Until 29 February 2020, foreign employment income earned by a South African tax resident will be exempt in the resident’s hands to the extent that the person meets the requirements of s10(1)(o)(ii). From 1 March 2020 onwards, only the first R1 million of such foreign employment income earned will be exempt in terms of s10(1)(o)(ii).
Draft Interpretation Note and FAQ Document
On 7 October 2016, SARS released a Frequently Asked Questions document dealing with amendments to s10(1)(o)(ii) (FAQ Document) and at about the same time, it released draft Interpretation Note 16 (Issue 3) (Draft IN), which deals with, amongst other things, the application of s10(1)(o)(ii) after the amendment referred to above comes into effect.
The Draft IN states that the key requirements to qualify for the exemption in s10(1)(o)(ii) are the following:
- The taxpayer in question must be a South African tax resident;
- The taxpayer must earn one of the forms of remuneration listed in the section;
- There must be an employment relationship between the taxpayer and the person for whom or on whose behalf the services are rendered;
- The remuneration must be received for services rendered; and
- The services must be rendered outside the Republic of South Africa, for at least 183 full days during any 12-month period and for a continuous period exceeding 60 full days during the same 12-month period.
Regarding the calculation of the exempt portion of the remuneration, example 2 of the Draft IN explains that from 1 March 2020, where a person earns R1.5 million for services rendered outside South Africa, only R1 million of the remuneration can be exempt under s10(1)(o)(ii) and the remaining R500,000 will be taxable in South Africa.
The FAQ Document contains similar information to that contained in the Draft IN, but states that it is aimed at giving the public at large clarity and to ensure consistency on certain practical and technical aspects related to the amendment to s10(1)(o)(ii). The FAQ Document is available on the SARS website.

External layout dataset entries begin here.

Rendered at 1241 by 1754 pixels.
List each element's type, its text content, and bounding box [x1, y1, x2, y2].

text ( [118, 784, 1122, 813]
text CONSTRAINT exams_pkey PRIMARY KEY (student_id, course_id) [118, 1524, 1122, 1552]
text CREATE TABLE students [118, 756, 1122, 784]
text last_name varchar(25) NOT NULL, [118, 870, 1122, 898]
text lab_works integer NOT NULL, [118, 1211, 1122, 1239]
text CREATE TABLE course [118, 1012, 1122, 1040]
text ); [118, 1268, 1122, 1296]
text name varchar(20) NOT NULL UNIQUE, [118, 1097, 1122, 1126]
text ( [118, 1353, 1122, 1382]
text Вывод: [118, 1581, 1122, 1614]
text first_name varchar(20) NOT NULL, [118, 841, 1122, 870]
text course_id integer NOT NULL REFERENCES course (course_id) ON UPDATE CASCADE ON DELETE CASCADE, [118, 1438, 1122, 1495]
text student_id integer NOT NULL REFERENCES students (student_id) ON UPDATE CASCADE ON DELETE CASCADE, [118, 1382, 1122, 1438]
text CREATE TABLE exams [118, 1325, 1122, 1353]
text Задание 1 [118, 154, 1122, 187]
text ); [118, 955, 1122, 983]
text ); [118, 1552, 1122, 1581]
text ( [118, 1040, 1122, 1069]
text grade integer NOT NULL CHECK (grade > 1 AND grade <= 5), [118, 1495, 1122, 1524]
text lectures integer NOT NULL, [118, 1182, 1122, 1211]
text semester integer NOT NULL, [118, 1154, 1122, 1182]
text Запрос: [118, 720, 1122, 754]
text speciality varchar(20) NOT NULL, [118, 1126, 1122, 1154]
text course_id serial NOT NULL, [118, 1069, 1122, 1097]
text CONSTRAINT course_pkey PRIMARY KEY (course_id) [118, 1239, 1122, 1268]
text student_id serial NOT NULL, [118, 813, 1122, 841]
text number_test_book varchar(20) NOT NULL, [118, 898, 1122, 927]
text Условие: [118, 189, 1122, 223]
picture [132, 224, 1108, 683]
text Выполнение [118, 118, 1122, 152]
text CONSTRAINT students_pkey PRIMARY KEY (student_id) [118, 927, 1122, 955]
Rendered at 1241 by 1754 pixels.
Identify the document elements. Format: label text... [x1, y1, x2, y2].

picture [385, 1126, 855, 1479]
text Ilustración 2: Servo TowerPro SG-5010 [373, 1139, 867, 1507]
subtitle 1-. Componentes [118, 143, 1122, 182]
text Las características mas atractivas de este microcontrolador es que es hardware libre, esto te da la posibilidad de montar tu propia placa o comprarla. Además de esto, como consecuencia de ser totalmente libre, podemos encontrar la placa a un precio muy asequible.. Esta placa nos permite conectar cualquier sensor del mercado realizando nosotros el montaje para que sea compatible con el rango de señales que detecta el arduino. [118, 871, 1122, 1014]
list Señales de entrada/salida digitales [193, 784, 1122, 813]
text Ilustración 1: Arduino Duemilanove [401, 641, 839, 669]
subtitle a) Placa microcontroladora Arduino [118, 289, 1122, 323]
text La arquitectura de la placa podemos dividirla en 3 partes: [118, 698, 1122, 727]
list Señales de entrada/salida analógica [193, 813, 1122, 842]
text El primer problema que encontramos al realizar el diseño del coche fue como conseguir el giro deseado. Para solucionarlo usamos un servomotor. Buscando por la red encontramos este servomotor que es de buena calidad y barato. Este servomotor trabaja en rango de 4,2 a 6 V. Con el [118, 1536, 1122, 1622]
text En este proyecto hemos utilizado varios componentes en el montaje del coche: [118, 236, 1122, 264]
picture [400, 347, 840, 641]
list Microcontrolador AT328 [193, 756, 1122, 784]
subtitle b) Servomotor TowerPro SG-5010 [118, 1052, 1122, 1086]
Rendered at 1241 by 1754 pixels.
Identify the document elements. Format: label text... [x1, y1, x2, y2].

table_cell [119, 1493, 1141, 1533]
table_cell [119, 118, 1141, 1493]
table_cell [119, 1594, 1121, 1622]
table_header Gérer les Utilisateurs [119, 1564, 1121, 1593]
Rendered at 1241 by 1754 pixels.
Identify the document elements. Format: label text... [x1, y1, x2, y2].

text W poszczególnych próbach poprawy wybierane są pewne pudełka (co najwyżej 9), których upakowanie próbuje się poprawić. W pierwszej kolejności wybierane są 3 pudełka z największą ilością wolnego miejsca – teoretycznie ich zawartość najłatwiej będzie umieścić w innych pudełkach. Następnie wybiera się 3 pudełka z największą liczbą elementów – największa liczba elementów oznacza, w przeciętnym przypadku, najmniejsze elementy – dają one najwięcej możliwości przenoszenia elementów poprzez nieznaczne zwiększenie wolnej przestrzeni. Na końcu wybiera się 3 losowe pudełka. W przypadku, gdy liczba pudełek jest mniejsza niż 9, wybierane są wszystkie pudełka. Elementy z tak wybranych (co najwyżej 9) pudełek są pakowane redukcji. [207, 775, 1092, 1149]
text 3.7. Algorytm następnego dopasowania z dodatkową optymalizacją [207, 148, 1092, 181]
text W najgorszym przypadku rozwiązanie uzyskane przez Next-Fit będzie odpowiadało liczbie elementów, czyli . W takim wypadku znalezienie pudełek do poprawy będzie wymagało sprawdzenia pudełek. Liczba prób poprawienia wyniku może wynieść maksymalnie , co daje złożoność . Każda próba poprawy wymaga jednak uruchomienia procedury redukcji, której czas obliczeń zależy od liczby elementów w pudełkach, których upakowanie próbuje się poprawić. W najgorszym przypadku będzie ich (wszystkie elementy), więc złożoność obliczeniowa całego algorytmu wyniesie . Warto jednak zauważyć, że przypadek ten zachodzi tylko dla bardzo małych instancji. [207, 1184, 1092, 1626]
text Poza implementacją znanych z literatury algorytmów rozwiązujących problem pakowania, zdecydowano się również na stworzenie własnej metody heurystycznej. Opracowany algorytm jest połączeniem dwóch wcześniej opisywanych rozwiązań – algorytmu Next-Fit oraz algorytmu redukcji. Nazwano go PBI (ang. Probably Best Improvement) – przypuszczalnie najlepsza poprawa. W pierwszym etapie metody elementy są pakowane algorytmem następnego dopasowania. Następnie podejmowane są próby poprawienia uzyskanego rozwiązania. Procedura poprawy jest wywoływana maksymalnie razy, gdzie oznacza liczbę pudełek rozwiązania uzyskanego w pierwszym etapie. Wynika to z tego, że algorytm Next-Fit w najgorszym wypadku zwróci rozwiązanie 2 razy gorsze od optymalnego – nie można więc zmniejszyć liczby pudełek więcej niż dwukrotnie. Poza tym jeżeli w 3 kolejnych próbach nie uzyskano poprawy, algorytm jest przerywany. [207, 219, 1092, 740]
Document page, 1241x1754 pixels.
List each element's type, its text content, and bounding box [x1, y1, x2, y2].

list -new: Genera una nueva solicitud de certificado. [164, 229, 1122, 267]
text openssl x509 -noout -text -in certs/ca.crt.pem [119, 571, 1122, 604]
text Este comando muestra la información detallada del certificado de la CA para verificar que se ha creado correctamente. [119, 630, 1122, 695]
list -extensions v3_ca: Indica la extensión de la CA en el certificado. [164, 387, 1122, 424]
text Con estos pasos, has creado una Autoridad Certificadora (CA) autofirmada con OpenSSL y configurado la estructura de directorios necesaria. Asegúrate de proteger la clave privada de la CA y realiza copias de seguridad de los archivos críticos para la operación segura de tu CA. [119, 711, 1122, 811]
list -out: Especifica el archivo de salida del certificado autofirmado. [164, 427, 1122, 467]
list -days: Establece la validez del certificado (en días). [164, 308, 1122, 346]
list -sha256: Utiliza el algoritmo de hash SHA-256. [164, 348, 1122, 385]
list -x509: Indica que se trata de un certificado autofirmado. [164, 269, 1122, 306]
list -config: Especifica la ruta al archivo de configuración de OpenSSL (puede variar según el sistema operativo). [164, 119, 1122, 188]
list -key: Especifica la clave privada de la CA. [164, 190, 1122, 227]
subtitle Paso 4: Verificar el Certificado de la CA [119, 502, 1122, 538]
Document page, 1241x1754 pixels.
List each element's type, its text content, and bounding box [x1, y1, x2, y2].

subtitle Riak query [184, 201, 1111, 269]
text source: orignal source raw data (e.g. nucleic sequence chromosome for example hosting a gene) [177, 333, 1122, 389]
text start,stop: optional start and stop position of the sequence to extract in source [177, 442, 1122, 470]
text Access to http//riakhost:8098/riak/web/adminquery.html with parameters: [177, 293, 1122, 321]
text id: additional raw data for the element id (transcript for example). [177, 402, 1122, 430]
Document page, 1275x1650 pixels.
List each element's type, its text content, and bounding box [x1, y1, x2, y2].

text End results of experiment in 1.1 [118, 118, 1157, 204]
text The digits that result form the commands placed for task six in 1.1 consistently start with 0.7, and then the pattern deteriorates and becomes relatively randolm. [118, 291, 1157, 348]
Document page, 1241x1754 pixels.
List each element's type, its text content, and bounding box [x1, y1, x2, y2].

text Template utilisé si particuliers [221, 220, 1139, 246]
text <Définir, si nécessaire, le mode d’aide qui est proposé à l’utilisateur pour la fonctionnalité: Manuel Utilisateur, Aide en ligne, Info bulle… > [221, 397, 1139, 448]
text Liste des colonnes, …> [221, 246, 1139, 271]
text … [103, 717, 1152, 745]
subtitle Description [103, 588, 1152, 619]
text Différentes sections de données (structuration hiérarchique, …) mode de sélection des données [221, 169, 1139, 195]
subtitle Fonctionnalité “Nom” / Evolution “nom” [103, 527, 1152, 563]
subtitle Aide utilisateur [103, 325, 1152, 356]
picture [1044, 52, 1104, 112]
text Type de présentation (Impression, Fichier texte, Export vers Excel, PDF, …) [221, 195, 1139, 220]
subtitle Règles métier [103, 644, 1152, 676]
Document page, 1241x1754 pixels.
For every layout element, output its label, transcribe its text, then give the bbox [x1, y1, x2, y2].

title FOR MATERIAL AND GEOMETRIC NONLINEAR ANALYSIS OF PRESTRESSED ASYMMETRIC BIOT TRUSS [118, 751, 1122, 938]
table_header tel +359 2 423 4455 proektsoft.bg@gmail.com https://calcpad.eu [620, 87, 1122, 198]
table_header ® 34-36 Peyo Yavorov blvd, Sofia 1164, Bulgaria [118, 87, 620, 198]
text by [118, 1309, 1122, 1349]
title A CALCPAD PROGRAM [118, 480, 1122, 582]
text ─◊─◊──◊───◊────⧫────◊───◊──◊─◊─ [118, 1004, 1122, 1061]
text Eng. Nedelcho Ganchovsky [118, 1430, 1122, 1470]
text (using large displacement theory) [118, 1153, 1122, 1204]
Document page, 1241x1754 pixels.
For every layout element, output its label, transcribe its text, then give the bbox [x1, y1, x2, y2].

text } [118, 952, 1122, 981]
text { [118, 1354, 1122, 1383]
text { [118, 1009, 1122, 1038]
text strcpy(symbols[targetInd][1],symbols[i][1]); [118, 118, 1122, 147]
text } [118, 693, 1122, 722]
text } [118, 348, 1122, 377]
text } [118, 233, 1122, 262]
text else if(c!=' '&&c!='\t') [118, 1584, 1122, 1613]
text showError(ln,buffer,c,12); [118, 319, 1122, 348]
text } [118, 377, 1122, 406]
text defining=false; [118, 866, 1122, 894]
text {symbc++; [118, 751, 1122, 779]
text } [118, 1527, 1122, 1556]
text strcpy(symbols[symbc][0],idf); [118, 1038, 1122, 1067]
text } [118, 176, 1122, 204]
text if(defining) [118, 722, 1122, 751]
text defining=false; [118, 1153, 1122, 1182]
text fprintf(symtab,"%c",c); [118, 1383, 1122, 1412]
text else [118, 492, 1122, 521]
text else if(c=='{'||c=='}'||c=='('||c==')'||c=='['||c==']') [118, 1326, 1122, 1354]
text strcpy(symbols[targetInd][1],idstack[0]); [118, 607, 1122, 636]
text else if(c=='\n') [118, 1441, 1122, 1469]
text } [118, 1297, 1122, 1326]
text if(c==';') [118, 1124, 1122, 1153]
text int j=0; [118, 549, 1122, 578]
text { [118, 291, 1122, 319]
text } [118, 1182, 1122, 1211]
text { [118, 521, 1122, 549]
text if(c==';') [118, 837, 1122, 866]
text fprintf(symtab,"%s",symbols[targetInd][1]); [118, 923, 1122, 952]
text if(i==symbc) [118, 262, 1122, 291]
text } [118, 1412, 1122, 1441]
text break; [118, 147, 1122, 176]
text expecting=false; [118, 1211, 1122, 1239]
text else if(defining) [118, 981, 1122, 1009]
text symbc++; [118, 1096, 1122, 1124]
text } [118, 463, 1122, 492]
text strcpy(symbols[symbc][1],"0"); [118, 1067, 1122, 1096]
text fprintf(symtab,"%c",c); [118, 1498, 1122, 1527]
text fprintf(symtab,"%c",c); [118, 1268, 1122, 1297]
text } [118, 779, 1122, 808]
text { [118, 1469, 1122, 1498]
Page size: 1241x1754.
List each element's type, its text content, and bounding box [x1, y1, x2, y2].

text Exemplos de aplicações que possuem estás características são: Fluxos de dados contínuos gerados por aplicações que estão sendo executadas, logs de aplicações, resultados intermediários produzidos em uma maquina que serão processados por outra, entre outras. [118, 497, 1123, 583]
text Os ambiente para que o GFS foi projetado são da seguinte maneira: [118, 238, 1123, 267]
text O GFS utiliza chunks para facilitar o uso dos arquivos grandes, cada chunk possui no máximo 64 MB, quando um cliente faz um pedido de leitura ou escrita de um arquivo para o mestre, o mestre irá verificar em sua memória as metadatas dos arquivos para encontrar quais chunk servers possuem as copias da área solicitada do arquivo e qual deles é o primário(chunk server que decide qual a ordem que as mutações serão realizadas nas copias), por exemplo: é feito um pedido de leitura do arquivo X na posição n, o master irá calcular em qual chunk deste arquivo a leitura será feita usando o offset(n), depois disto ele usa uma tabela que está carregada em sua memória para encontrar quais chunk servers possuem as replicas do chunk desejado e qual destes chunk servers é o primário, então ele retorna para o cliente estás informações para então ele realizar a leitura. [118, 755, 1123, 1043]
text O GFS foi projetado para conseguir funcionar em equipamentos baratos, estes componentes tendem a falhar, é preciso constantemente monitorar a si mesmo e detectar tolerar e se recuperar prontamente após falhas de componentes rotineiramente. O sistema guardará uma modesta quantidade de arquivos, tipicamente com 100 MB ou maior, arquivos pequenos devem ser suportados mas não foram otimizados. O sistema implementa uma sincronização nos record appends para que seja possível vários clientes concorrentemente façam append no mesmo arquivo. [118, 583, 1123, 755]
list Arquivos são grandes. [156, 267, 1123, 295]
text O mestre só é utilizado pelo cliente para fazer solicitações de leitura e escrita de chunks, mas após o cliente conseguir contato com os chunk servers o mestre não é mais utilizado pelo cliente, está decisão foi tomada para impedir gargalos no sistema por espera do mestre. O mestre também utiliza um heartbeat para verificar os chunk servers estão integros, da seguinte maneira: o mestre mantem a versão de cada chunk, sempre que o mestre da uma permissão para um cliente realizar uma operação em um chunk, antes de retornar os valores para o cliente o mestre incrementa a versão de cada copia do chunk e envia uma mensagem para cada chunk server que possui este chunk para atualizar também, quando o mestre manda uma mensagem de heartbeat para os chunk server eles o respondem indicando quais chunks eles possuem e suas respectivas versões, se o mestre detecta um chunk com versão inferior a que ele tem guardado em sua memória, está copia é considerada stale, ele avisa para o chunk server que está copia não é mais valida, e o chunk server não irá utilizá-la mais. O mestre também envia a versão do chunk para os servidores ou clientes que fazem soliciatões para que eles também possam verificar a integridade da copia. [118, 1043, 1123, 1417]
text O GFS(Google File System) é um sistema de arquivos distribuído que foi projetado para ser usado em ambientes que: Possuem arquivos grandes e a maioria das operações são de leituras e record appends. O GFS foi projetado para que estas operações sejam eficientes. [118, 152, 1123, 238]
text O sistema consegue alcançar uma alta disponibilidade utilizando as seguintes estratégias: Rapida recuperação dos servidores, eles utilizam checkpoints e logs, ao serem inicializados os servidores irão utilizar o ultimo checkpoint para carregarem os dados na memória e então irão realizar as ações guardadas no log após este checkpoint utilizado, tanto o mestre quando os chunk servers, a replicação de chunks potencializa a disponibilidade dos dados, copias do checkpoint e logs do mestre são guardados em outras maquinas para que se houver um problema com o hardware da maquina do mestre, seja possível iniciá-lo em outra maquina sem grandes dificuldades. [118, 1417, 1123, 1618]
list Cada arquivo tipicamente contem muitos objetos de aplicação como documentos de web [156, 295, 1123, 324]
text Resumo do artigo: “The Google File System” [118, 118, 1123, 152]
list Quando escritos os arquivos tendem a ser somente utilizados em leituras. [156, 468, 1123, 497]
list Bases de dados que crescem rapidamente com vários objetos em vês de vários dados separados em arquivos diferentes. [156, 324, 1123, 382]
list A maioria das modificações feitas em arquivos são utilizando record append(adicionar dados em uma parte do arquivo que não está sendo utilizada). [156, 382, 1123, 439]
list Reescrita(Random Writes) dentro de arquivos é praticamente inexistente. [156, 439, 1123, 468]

One of the important issues the FAQ Document touches on is how to avoid double taxation, where the portion of the foreign employment income above R1 million income is taxable in both South Africa and the foreign country. In that case, the taxpayer concerned can claim a tax credit in terms of s6quat of the Act, on the portion of the income that is taxable in both countries. If one were to use Example 2 referred to in the Draft IN above, the taxpayer can therefore make use of s6quat so that he does not pay tax on the amount of R500,000 in both South Africa and the foreign country.
Another interesting issue dealt with by the FAQ Document is the issue of tax residence. Regarding the issue of financial emigration and its impact on a person’s tax residence, the FAQ Document states the following: “Acquiring approval from the South African Reserve Bank to emigrate from a financial perspective is not connected to an individual’s tax residence. Financial emigration is merely one factor that may be taken into account to determine whether or not an individual broke his or her tax residence. An individual’s tax residence is not automatically broken when he or she financially emigrates. The deciding factor remains whether or not an individual ceased to be ordinarily resident in the Republic.”
Comment and practical issues to consider
Many South African residents working abroad have been concerned about the potential impact of the amendment to s10(1)(o)(ii), especially those residents who are not liable for income tax in the countries where they are working. To avoid being affected by the amendment, many South African expatriates have considered financially emigrating and ceasing to be tax residents in South Africa. In practice, this is done by means of an application to SARS to confirm one’s tax compliance status for purposes of emigration, followed by the submission of an application to the South African Reserve Bank to emigrate from an exchange control perspective. Upon emigration, taxpayers will be subject to an exit tax in terms of s9H of the Act.
According to the FAQ Document, completing the aforementioned financial emigration process is merely one factor that will be taken into account to determine whether a person ceased to be a South African tax resident. While neither the FAQ Document nor the Draft IN (pursuant to the publication of the final version) are binding, if an individual employed abroad foresees that he will earn more than R1 million per year and that he will be affected by the amendment, he should carefully consider whether financial emigration is the best option to follow in his particular situation, to avoid being affected by the amendment. To determine whether a person is a South African tax resident, one must consider the definition of “resident” in s1 of the Act and whether the person will be a resident under the “ordinarily resident” or “physical presence” tests in s1.
Even if a person has financially emigrated to avoid being affected by the amendment to s10(1)(o)(ii), the statement in the FAQ Document seems to suggest that SARS could still dispute whether the person is a South African tax resident. To avoid such a dispute from arising, which may take time and resources to resolve, any person considering financial emigration to avoid being affected by the amendment, should obtain professional tax advice before deciding to financially emigrate. This will also help to prevent adverse tax consequences from arising if the person’s residence is disputed by SARS and at worst, the dispute is resolved in SARS’ favour.